● Texto extraído:

•••••

Foi ótima, foi uma conversa no celular, e ele entendeu meu ponto de vista. Pelo menos foi a impressão que eu tive. Ele disse eu não concordo com a nota que você deu, não me lembro a expressão que ele usou, não sei se foi radical ou qualquer coisa assim, mas foi tudo dentro do regulamento e eu vou bancar, a CBL [Câmara Brasileira do Livro] vai bancar o seu voto. Nesse ponto eles foram extremamente éticos, muito corretos. Tivemos uma reunião, da qual o Goldfarb não participou, mas com os diretores.

Com os outros jurados também?
Não. Uma reunião comigo. Eu nem sei quem são os outros jurados, não faço ideia. Foram muito atenciosos e disseram: a única coisa que nós queremos dizer é que nós vamos prosseguir, o voto está dado, foi dentro das regras, você fique absolutamente tranquilo. Só não vamos defender em termos teóricos, em termos críticos, o seu voto.

Eu disse: mas isso é evidente, cabe a mim. Eu dei o voto e tenho uma justificativa para cada voto que eu dei. Reforçaram a questão de eu não me pronunciar até a entrega do prêmio [no último dia 28]… Eu disse: não tenham a menor dúvida, isso é inquestionável.

Por que houve tanta indignação com o resultado, especialmente em torno do livro da Ana Maria Machado?
Aí entram vários fatores. O primeiro fator é o ego do escritor. A primeira reação é essa que ela teve: “Ele votou contra o meu livro” [declaração da escritora em entrevista à Folha]. Ela não consegue imaginar que, na verdade, o procedimento foi outro. Eu votei a favor de outros livros, na minha opinião melhores que o dela.

•••••

● Linhas de dados:
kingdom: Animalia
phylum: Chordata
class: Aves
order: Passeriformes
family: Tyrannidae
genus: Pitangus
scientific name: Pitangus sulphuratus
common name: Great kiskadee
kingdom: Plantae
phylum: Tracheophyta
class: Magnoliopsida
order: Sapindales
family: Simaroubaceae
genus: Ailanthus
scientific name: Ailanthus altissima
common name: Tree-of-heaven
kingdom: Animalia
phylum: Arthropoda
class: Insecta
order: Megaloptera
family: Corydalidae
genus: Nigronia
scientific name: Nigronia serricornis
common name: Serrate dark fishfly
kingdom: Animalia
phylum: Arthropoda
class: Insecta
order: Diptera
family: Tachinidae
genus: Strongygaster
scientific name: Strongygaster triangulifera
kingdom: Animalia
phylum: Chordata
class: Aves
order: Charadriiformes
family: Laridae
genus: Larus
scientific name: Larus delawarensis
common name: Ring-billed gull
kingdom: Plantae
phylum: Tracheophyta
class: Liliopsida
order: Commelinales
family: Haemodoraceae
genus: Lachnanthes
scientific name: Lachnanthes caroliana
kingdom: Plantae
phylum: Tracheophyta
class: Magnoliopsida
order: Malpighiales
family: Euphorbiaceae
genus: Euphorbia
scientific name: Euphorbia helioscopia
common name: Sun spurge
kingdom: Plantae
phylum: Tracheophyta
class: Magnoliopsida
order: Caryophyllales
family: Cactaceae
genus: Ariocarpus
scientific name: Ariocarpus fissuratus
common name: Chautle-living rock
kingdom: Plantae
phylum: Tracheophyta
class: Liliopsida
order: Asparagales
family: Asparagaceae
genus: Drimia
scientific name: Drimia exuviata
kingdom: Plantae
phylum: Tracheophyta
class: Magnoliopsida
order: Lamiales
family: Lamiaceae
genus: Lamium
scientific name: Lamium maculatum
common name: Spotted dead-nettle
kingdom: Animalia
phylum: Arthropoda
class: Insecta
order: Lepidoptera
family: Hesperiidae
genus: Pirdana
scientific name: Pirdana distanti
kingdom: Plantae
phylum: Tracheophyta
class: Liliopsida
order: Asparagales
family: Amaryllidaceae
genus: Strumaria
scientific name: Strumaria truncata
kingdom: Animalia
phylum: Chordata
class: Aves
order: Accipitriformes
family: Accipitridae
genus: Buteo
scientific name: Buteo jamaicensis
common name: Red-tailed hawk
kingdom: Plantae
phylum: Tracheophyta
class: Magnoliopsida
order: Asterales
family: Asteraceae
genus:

•••••

● Enunciado:
Transcreva literalmente, do texto extraído, o trecho que vai de "Foi ótima, foi" até "com os diretores.".

● Resposta escrita:
Foi ótima, foi uma conversa no celular, e ele entendeu meu ponto de vista. Pelo menos foi a impressão que eu tive. Ele disse eu não concordo com a nota que você deu, não me lembro a expressão que ele usou, não sei se foi radical ou qualquer coisa assim, mas foi tudo dentro do regulamento e eu vou bancar, a CBL [Câmara Brasileira do Livro] vai bancar o seu voto. Nesse ponto eles foram extremamente éticos, muito corretos. Tivemos uma reunião, da qual o Goldfarb não participou, mas com os diretores.